ENTRIES SUPPLIED:
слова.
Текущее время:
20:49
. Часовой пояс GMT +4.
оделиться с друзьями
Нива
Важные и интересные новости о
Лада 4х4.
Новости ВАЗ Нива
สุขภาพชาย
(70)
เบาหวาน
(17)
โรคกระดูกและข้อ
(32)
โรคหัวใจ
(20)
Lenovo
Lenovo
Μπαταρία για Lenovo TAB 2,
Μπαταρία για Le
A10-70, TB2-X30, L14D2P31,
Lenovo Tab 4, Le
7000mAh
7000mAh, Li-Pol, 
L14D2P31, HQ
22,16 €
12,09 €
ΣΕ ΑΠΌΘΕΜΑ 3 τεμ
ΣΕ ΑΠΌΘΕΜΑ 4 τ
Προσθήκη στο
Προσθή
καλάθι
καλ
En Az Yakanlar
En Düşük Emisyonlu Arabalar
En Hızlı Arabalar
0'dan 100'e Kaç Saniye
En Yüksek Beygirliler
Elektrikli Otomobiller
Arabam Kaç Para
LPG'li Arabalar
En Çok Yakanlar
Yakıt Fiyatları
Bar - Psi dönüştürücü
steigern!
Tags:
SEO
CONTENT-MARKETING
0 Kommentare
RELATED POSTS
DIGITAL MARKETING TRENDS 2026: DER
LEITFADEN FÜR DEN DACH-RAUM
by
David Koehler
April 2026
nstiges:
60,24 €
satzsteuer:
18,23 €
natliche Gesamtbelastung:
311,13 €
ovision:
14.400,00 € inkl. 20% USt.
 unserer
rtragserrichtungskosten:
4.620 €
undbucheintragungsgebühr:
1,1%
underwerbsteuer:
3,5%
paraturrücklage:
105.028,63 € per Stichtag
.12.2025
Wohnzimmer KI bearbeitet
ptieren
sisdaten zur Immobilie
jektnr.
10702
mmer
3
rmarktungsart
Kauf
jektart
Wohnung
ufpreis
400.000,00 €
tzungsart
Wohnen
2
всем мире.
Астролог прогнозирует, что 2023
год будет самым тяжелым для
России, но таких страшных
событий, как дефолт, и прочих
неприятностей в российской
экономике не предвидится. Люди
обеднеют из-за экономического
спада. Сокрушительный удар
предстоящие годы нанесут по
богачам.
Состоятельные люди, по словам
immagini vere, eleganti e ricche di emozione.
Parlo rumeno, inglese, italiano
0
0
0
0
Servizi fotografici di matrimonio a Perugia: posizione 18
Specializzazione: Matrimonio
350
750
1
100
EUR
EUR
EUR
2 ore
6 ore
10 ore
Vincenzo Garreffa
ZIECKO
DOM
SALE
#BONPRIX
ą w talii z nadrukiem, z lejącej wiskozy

WORK TO COMPLETE: Copy all of the rows above word for word, keeping every line in its original order.

SOLUTION TO THIS PROBLEM:
слова.
Текущее время:
20:49
. Часовой пояс GMT +4.
оделиться с друзьями
Нива
Важные и интересные новости о
Лада 4х4.
Новости ВАЗ Нива
สุขภาพชาย
(70)
เบาหวาน
(17)
โรคกระดูกและข้อ
(32)
โรคหัวใจ
(20)
Lenovo
Lenovo
Μπαταρία για Lenovo TAB 2,
Μπαταρία για Le
A10-70, TB2-X30, L14D2P31,
Lenovo Tab 4, Le
7000mAh
7000mAh, Li-Pol, 
L14D2P31, HQ
22,16 €
12,09 €
ΣΕ ΑΠΌΘΕΜΑ 3 τεμ
ΣΕ ΑΠΌΘΕΜΑ 4 τ
Προσθήκη στο
Προσθή
καλάθι
καλ
En Az Yakanlar
En Düşük Emisyonlu Arabalar
En Hızlı Arabalar
0'dan 100'e Kaç Saniye
En Yüksek Beygirliler
Elektrikli Otomobiller
Arabam Kaç Para
LPG'li Arabalar
En Çok Yakanlar
Yakıt Fiyatları
Bar - Psi dönüştürücü
steigern!
Tags:
SEO
CONTENT-MARKETING
0 Kommentare
RELATED POSTS
DIGITAL MARKETING TRENDS 2026: DER
LEITFADEN FÜR DEN DACH-RAUM
by
David Koehler
April 2026
nstiges:
60,24 €
satzsteuer:
18,23 €
natliche Gesamtbelastung:
311,13 €
ovision:
14.400,00 € inkl. 20% USt.
 unserer
rtragserrichtungskosten:
4.620 €
undbucheintragungsgebühr:
1,1%
underwerbsteuer:
3,5%
paraturrücklage:
105.028,63 € per Stichtag
.12.2025
Wohnzimmer KI bearbeitet
ptieren
sisdaten zur Immobilie
jektnr.
10702
mmer
3
rmarktungsart
Kauf
jektart
Wohnung
ufpreis
400.000,00 €
tzungsart
Wohnen
2
всем мире.
Астролог прогнозирует, что 2023
год будет самым тяжелым для
России, но таких страшных
событий, как дефолт, и прочих
неприятностей в российской
экономике не предвидится. Люди
обеднеют из-за экономического
спада. Сокрушительный удар
предстоящие годы нанесут по
богачам.
Состоятельные люди, по словам
immagini vere, eleganti e ricche di emozione.
Parlo rumeno, inglese, italiano
0
0
0
0
Servizi fotografici di matrimonio a Perugia: posizione 18
Specializzazione: Matrimonio
350
750
1
100
EUR
EUR
EUR
2 ore
6 ore
10 ore
Vincenzo Garreffa
ZIECKO
DOM
SALE
#BONPRIX
ą w talii z nadrukiem, z lejącej wiskozy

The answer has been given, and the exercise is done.